WORK TO COMPLETE:
From the entries below, return exactly the lines beginning at the one that contains "- **Brand Integration:**" and ending at the one that contains "- **Asset Implementation:**", both of them included, and only those lines.
▽
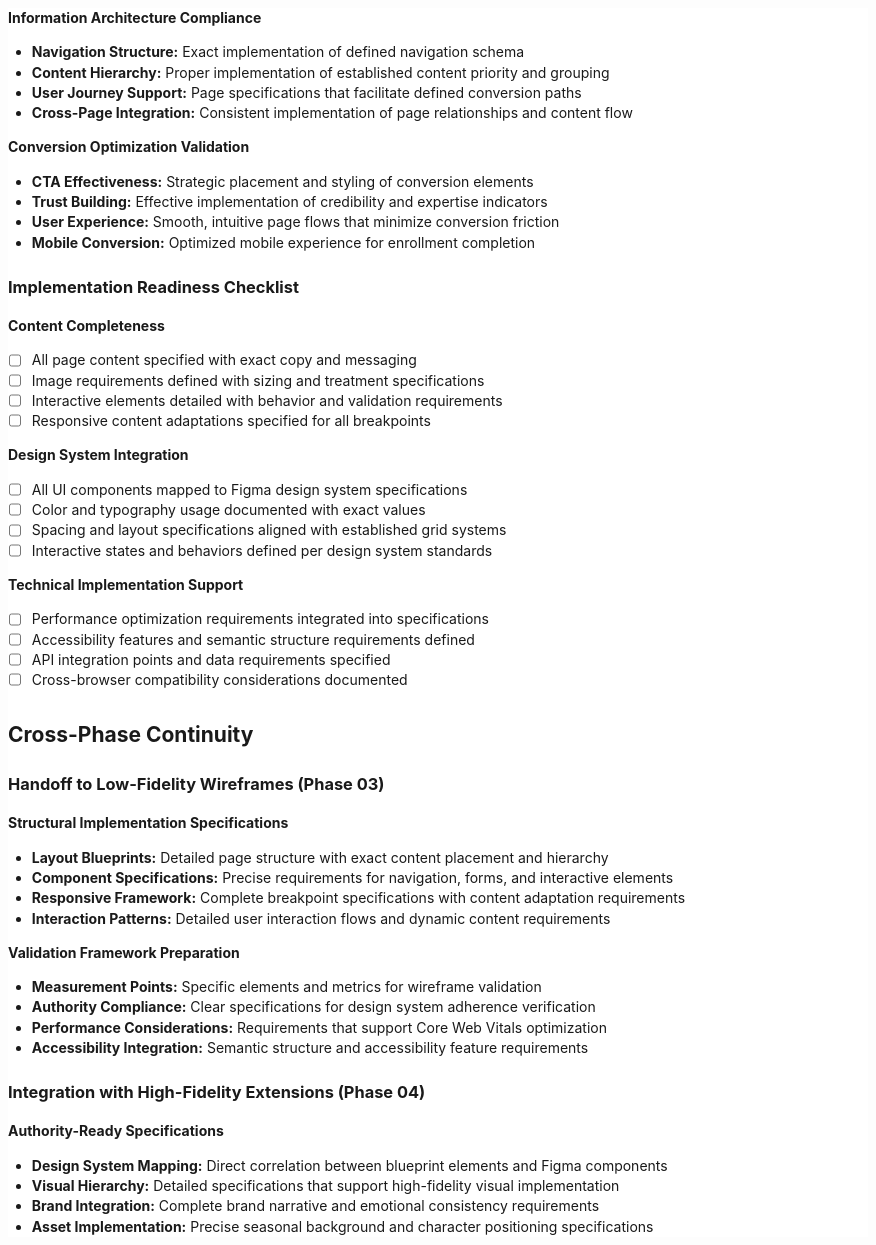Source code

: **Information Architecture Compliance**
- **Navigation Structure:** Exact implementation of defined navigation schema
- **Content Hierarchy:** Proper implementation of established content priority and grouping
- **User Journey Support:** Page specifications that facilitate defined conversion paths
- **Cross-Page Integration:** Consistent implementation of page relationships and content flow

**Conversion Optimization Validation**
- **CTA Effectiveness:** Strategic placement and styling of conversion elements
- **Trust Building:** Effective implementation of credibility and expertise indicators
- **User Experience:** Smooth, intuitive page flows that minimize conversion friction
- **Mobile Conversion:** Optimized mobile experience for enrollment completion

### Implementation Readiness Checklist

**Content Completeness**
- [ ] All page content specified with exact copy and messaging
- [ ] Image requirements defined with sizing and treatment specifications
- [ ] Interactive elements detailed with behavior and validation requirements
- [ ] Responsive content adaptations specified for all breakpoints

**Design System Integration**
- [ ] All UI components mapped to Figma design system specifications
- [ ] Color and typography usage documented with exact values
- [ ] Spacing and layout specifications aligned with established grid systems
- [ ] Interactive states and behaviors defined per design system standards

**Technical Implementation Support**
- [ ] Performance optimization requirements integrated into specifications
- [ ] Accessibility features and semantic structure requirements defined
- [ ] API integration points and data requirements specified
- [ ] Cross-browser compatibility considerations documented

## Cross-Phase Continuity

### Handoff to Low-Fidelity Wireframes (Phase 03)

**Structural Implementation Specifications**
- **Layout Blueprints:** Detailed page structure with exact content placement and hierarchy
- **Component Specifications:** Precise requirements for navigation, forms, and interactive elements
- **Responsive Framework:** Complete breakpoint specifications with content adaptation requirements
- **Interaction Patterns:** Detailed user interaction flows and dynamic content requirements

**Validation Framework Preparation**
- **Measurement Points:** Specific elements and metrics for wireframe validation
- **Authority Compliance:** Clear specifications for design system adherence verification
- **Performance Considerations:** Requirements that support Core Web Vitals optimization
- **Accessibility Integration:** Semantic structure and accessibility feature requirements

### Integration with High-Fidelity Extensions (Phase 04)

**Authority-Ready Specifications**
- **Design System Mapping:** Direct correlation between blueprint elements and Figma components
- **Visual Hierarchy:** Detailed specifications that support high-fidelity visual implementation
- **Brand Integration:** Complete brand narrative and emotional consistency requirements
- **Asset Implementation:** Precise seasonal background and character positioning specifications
△
▽
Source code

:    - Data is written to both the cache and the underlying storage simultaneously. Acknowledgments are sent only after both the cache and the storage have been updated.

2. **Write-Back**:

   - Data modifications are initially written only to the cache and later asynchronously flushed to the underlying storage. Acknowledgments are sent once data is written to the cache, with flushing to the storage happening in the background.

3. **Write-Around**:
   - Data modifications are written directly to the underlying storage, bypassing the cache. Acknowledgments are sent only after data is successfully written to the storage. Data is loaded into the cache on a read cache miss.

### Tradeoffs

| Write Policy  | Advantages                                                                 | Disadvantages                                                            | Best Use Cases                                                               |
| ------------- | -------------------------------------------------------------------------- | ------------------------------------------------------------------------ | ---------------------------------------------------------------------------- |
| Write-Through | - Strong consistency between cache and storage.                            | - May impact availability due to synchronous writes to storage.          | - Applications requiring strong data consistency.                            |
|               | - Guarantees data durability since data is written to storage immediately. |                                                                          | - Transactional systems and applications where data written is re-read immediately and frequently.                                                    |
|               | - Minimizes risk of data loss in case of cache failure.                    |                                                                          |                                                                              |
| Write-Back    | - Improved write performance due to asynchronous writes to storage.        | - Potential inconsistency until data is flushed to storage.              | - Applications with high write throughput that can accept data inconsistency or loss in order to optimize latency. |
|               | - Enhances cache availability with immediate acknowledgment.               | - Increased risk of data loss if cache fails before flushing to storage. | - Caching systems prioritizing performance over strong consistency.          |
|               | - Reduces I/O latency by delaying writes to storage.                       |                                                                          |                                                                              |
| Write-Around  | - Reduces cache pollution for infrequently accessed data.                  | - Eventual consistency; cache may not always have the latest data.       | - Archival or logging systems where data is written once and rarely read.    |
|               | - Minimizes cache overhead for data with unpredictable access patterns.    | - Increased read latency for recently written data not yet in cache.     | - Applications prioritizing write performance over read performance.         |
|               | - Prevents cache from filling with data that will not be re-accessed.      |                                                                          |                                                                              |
△
SOLUTION:
- **Brand Integration:** Complete brand narrative and emotional consistency requirements
- **Asset Implementation:** Precise seasonal background and character positioning specifications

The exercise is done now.